The thing about Hilary Clinton is that she seems to always take the side of the correct, while managing to be to as candid as possible with the usual dash of charisma, not to mention caution. Briefly, she is complex. While I think that it makes for a very well-rounded person, I think such a fine balancing act that she has to put on all the time makes her too complex to win an election.
Drew Westen has written this very interesting book called "Political Brain: The role of emotion in deciding the fate of the nation" & it has some remarkable insights into the human decision-making model.

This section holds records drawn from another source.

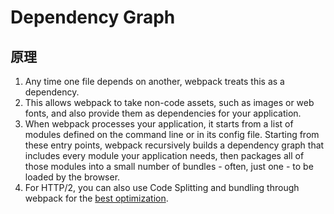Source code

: # Dependency Graph

## 原理
1. Any time one file depends on another, webpack treats this as a dependency.
2. This allows webpack to take non-code assets, such as images or web fonts, and
also provide them as dependencies for your application.
3. When webpack processes your application, it starts from a list of modules
defined on the command line or in its config file. Starting from these entry
points, webpack recursively builds a dependency graph that includes every module
 your application needs, then packages all of those modules into a small number
of bundles - often, just one - to be loaded by the browser.
3. For HTTP/2, you can also use Code Splitting and bundling through webpack for
the [best optimization](https://medium.com/webpack/webpack-http-2-7083ec3f3ce6).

Apparently, & rather sensibly (with the advantage of hindsight), it appears that evolutionarily the rational part of the brain developed way later than emotional part & Westen theorizes based on ample experimental data that our decision-making continues to be largely an emotional activity & rationality has little part to play in it.
This is precisely why economists like Manmohan Singh may fail at popular elections & folks like Narendra Modi & Lalu Yadav continue to be champions of the political game. Well, my intention is to not bracket Modi & Yadav in the same bracket because that's how I see them as politicians, but more because they have an element of identity with the masses (at least a good majority) & connect with them at levels beyond the intellectual.
Clinton would do well to do less balancing. Because the votes she is going to get out of folks who will value her for that kind of a thing are not nearly going to be enough.
2 comments:
Hmm, interesting point about the intellectual versus emotional. It's commonly held that the rational approach is a better one when it comes to argument but political wins clearly don't bear this out. If only the ones who know how to appeal emotionally, were not such assholes a lot of the time. What we need is someone who can give the sensible politicians lessons in passionate oratory. Otherwise they continue to appeal only to an elite, 'intellectual' minority.
Also, the elite intellectual minority is marginalized even more because they do not turn out to vote all that much.